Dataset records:
○ ○ ○ ○ ○

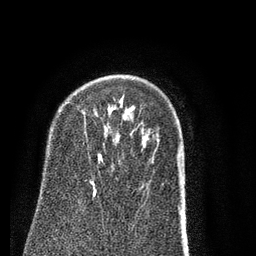
Breast MRI (dynamic contrast-enhanced), one axial slice; slice 57 of 80 in the series (ordered by position); cropped to one breast; dynamic contrast-enhanced series, time point 2 of 7 at this slice position (early post-contrast); 3 T; TE 2.3 ms, TR 4.7 ms; 256 × 256 image matrix, field of view 160 × 160 mm. Female patient.
Annotated regions visible in this slice (semi-automatic segmentation, software-assisted and operator-edited):
- enhancing-tissue mask used for the functional tumour volume (all voxels passing the contrast-enhancement thresholds inside the analysis volume; usually the tumour): bounding box [x1, y1, x2, y2] px = [90, 179, 96, 197]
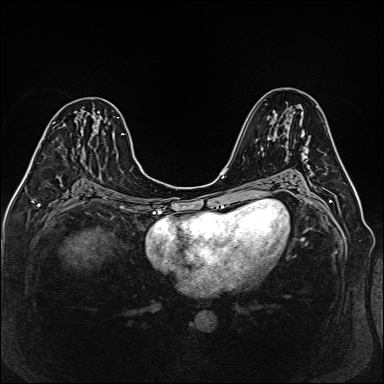
Breast MRI (dynamic contrast-enhanced), one axial slice. Slice 77 of 160 in the series (ordered by position). Dynamic contrast-enhanced series, time point 2 of 6 at this slice position (early post-contrast). 1.5 T. TE 2.3 ms, TR 5.2 ms. 1 mm slice thickness. 384 × 384 image matrix, field of view 330 × 330 mm. Female patient.
Annotated regions visible in this slice (semi-automatic segmentation, software-assisted and operator-edited):
- enhancing-tissue mask used for the functional tumour volume (all voxels passing the contrast-enhancement thresholds inside the analysis volume; usually the tumour): bounding box [x1, y1, x2, y2] px = [82, 109, 84, 127]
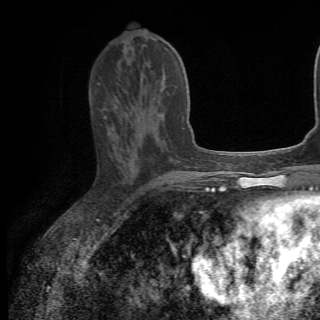
Breast MRI (dynamic contrast-enhanced), one axial slice. Slice 26 of 82 in the series (ordered by position). Cropped to one breast. Dynamic contrast-enhanced series, time point 2 of 6 at this slice position (early post-contrast). 1.5 T. TE 4.2 ms, TR 8.5 ms. 2.2 mm slice thickness. 320 × 320 image matrix. Female patient.
Outlined on this slice (semi-automatically segmented with operator editing):
- enhancing-tissue mask used for the functional tumour volume (all voxels passing the contrast-enhancement thresholds inside the analysis volume; usually the tumour): bounding box <111,113,165,142> (left, top, right, bottom; pixels)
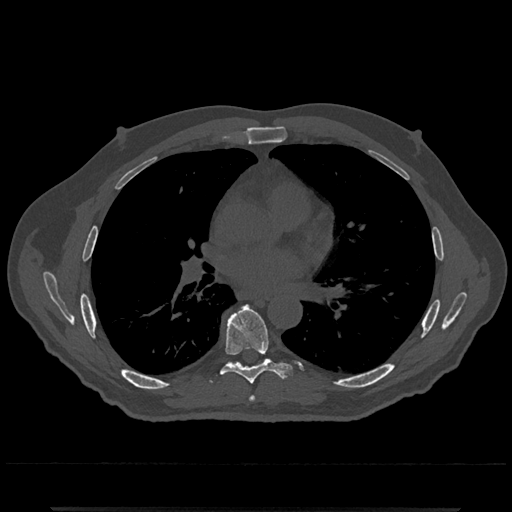
CT including the spine, one axial slice. Position 720 of 797 along the scan axis. Reconstruction kernel Br40s/3. Bone window (W 1800 / L 400 HU). 512 × 512 image matrix. Male patient, age 67 years. Case-level facts recorded for this patient, not image findings: primary cancer: prostate.
Structures marked on this image (semi-automatically segmented with operator editing):
- T6 vertebra: bounding box [x1, y1, x2, y2] px = [249, 396, 256, 402]
- T7 vertebra: [220, 305, 290, 385]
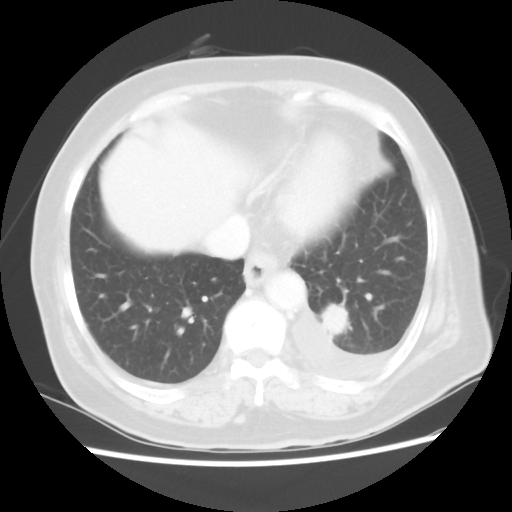
Chest CT, one axial slice. Position 14 of 80 along the scan axis. 100 kVp. Lung window (W 1500 / L -600 HU). 5 mm slice thickness. 512 × 512 image matrix, field of view 343 × 343 mm. Female patient, age 68 years. From the clinical record (not read from this slice): clinical TNM (as recorded): T1c N0 M1.
Outlined on this slice (rectangle marked by the reading radiologist):
- lung tumour (recorded histology: adenocarcinoma): bounding box <316,304,355,339> (left, top, right, bottom; pixels)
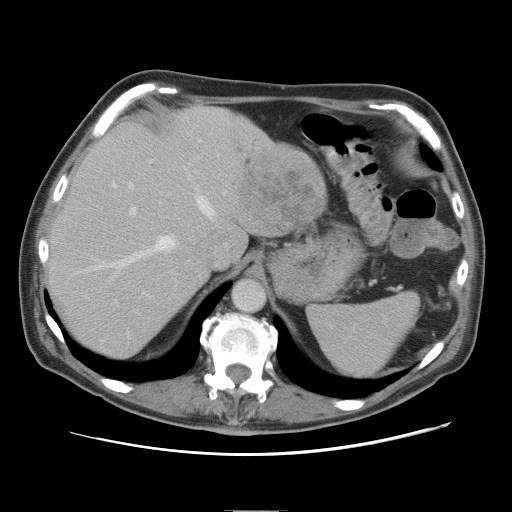
Contrast-enhanced abdominal CT, one axial slice. Position 60 of 89 along the scan axis. 120 kVp. Intravenous contrast given. Soft-tissue window (W 400 / L 40 HU). 5 mm slice thickness. 512 × 512 image matrix, field of view 375 × 375 mm. Case-level facts recorded for this patient, not image findings: patient: male, age 39 years at operation; diagnosis: colorectal cancer liver metastases, imaged before liver resection; multiple liver metastases: no; largest metastasis: 8.5 cm; disease in both lobes: no.
Annotated regions visible in this slice (expert manual segmentation):
- hepatic veins: bounding box <92,169,216,269> (left, top, right, bottom; pixels)
- liver: <50,106,326,355>
- planned liver remnant (the part of the liver to remain after resection): <50,106,246,355>
- portal vein (with intrahepatic branches): <129,141,207,216>
- liver metastasis: <240,164,318,230>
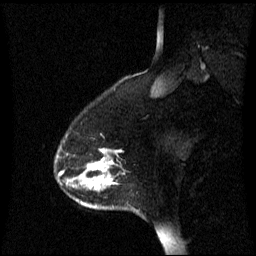
Breast MRI (dynamic contrast-enhanced), one sagittal slice; dynamic contrast-enhanced series, image 2 of 3 at this slice position (ordered by acquisition); 1.5 T; TE 4.2 ms, TR 8.4 ms; 2.2 mm slice thickness; 256 × 256 image matrix, field of view 240 × 240 mm. Patient: female, 45 years. From the clinical record (not read from this slice): setting: breast cancer imaged before/during neoadjuvant chemotherapy; receptor status: HR-positive, HER2-negative.
Structures marked on this image (semi-automatically segmented with operator editing):
- analysis volume of interest (the breast-tissue region the enhancement analysis was run in; not a lesion): box from (x=56, y=146) to (x=125, y=209) px
- tumour enhancement mask (voxels above the 70 % enhancement threshold inside the analysis volume of interest): (x=88, y=160)–(x=115, y=191)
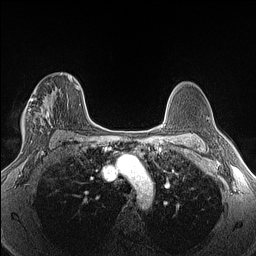
Breast MRI (dynamic contrast-enhanced), one axial slice; position 89 of 160 along the scan axis; dynamic contrast-enhanced series, time point 2 of 6 at this slice position (early post-contrast); 1.5 T; TE 1.4 ms, TR 5 ms; 256 × 256 image matrix, field of view 300 × 300 mm. Female patient.
Structures marked on this image (semi-automatically segmented with operator editing):
- enhancing-tissue mask used for the functional tumour volume (all voxels passing the contrast-enhancement thresholds inside the analysis volume; usually the tumour): bounding box <23,74,62,143> (left, top, right, bottom; pixels)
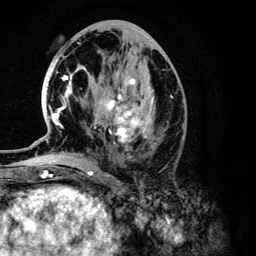
Breast MRI (dynamic contrast-enhanced), one axial slice; slice 57 of 134 in the series (ordered by position); cropped to one breast; dynamic contrast-enhanced series, time point 2 of 6 at this slice position (early post-contrast); 3 T; TE 4.2 ms, TR 7.9 ms; 1.2 mm slice thickness; 256 × 256 image matrix. Female patient.
Outlined on this slice (semi-automatic segmentation, software-assisted and operator-edited):
- enhancing-tissue mask used for the functional tumour volume (all voxels passing the contrast-enhancement thresholds inside the analysis volume; usually the tumour): box from (x=50, y=71) to (x=155, y=150) px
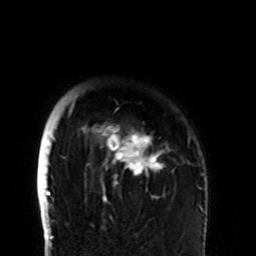
Breast MRI (dynamic contrast-enhanced), one axial slice. Position 84 of 108 along the scan axis. Cropped to one breast. Dynamic contrast-enhanced series, time point 2 of 8 at this slice position (early post-contrast). 1.5 T. TE 4.2 ms, TR 7 ms. 2.2 mm slice thickness. 256 × 256 image matrix, field of view 180 × 180 mm. Female patient.
Structures marked on this image (semi-automatically segmented with operator editing):
- enhancing-tissue mask used for the functional tumour volume (all voxels passing the contrast-enhancement thresholds inside the analysis volume; usually the tumour): bounding box <68,102,190,203> (left, top, right, bottom; pixels)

○ ○ ○ ○ ○

■ PROBLEM TO WORK ON
Could you return all the entries exactly as they appear, minus the pictures?

■ ANSWER TO THIS PROBLEM
Breast MRI (dynamic contrast-enhanced), one axial slice; slice 57 of 80 in the series (ordered by position); cropped to one breast; dynamic contrast-enhanced series, time point 2 of 7 at this slice position (early post-contrast); 3 T; TE 2.3 ms, TR 4.7 ms; 256 × 256 image matrix, field of view 160 × 160 mm. Female patient.
Annotated regions visible in this slice (semi-automatic segmentation, software-assisted and operator-edited):
- enhancing-tissue mask used for the functional tumour volume (all voxels passing the contrast-enhancement thresholds inside the analysis volume; usually the tumour): bounding box [x1, y1, x2, y2] px = [90, 179, 96, 197]
Breast MRI (dynamic contrast-enhanced), one axial slice. Slice 77 of 160 in the series (ordered by position). Dynamic contrast-enhanced series, time point 2 of 6 at this slice position (early post-contrast). 1.5 T. TE 2.3 ms, TR 5.2 ms. 1 mm slice thickness. 384 × 384 image matrix, field of view 330 × 330 mm. Female patient.
Annotated regions visible in this slice (semi-automatic segmentation, software-assisted and operator-edited):
- enhancing-tissue mask used for the functional tumour volume (all voxels passing the contrast-enhancement thresholds inside the analysis volume; usually the tumour): bounding box [x1, y1, x2, y2] px = [82, 109, 84, 127]
Breast MRI (dynamic contrast-enhanced), one axial slice. Slice 26 of 82 in the series (ordered by position). Cropped to one breast. Dynamic contrast-enhanced series, time point 2 of 6 at this slice position (early post-contrast). 1.5 T. TE 4.2 ms, TR 8.5 ms. 2.2 mm slice thickness. 320 × 320 image matrix. Female patient.
Outlined on this slice (semi-automatically segmented with operator editing):
- enhancing-tissue mask used for the functional tumour volume (all voxels passing the contrast-enhancement thresholds inside the analysis volume; usually the tumour): bounding box <111,113,165,142> (left, top, right, bottom; pixels)
CT including the spine, one axial slice. Position 720 of 797 along the scan axis. Reconstruction kernel Br40s/3. Bone window (W 1800 / L 400 HU). 512 × 512 image matrix. Male patient, age 67 years. Case-level facts recorded for this patient, not image findings: primary cancer: prostate.
Structures marked on this image (semi-automatically segmented with operator editing):
- T6 vertebra: bounding box [x1, y1, x2, y2] px = [249, 396, 256, 402]
- T7 vertebra: [220, 305, 290, 385]
Chest CT, one axial slice. Position 14 of 80 along the scan axis. 100 kVp. Lung window (W 1500 / L -600 HU). 5 mm slice thickness. 512 × 512 image matrix, field of view 343 × 343 mm. Female patient, age 68 years. From the clinical record (not read from this slice): clinical TNM (as recorded): T1c N0 M1.
Outlined on this slice (rectangle marked by the reading radiologist):
- lung tumour (recorded histology: adenocarcinoma): bounding box <316,304,355,339> (left, top, right, bottom; pixels)
Contrast-enhanced abdominal CT, one axial slice. Position 60 of 89 along the scan axis. 120 kVp. Intravenous contrast given. Soft-tissue window (W 400 / L 40 HU). 5 mm slice thickness. 512 × 512 image matrix, field of view 375 × 375 mm. Case-level facts recorded for this patient, not image findings: patient: male, age 39 years at operation; diagnosis: colorectal cancer liver metastases, imaged before liver resection; multiple liver metastases: no; largest metastasis: 8.5 cm; disease in both lobes: no.
Annotated regions visible in this slice (expert manual segmentation):
- hepatic veins: bounding box <92,169,216,269> (left, top, right, bottom; pixels)
- liver: <50,106,326,355>
- planned liver remnant (the part of the liver to remain after resection): <50,106,246,355>
- portal vein (with intrahepatic branches): <129,141,207,216>
- liver metastasis: <240,164,318,230>
Breast MRI (dynamic contrast-enhanced), one sagittal slice; dynamic contrast-enhanced series, image 2 of 3 at this slice position (ordered by acquisition); 1.5 T; TE 4.2 ms, TR 8.4 ms; 2.2 mm slice thickness; 256 × 256 image matrix, field of view 240 × 240 mm. Patient: female, 45 years. From the clinical record (not read from this slice): setting: breast cancer imaged before/during neoadjuvant chemotherapy; receptor status: HR-positive, HER2-negative.
Structures marked on this image (semi-automatically segmented with operator editing):
- analysis volume of interest (the breast-tissue region the enhancement analysis was run in; not a lesion): box from (x=56, y=146) to (x=125, y=209) px
- tumour enhancement mask (voxels above the 70 % enhancement threshold inside the analysis volume of interest): (x=88, y=160)–(x=115, y=191)
Breast MRI (dynamic contrast-enhanced), one axial slice; position 89 of 160 along the scan axis; dynamic contrast-enhanced series, time point 2 of 6 at this slice position (early post-contrast); 1.5 T; TE 1.4 ms, TR 5 ms; 256 × 256 image matrix, field of view 300 × 300 mm. Female patient.
Structures marked on this image (semi-automatically segmented with operator editing):
- enhancing-tissue mask used for the functional tumour volume (all voxels passing the contrast-enhancement thresholds inside the analysis volume; usually the tumour): bounding box <23,74,62,143> (left, top, right, bottom; pixels)
Breast MRI (dynamic contrast-enhanced), one axial slice; slice 57 of 134 in the series (ordered by position); cropped to one breast; dynamic contrast-enhanced series, time point 2 of 6 at this slice position (early post-contrast); 3 T; TE 4.2 ms, TR 7.9 ms; 1.2 mm slice thickness; 256 × 256 image matrix. Female patient.
Outlined on this slice (semi-automatic segmentation, software-assisted and operator-edited):
- enhancing-tissue mask used for the functional tumour volume (all voxels passing the contrast-enhancement thresholds inside the analysis volume; usually the tumour): box from (x=50, y=71) to (x=155, y=150) px
Breast MRI (dynamic contrast-enhanced), one axial slice. Position 84 of 108 along the scan axis. Cropped to one breast. Dynamic contrast-enhanced series, time point 2 of 8 at this slice position (early post-contrast). 1.5 T. TE 4.2 ms, TR 7 ms. 2.2 mm slice thickness. 256 × 256 image matrix, field of view 180 × 180 mm. Female patient.
Structures marked on this image (semi-automatically segmented with operator editing):
- enhancing-tissue mask used for the functional tumour volume (all voxels passing the contrast-enhancement thresholds inside the analysis volume; usually the tumour): bounding box <68,102,190,203> (left, top, right, bottom; pixels)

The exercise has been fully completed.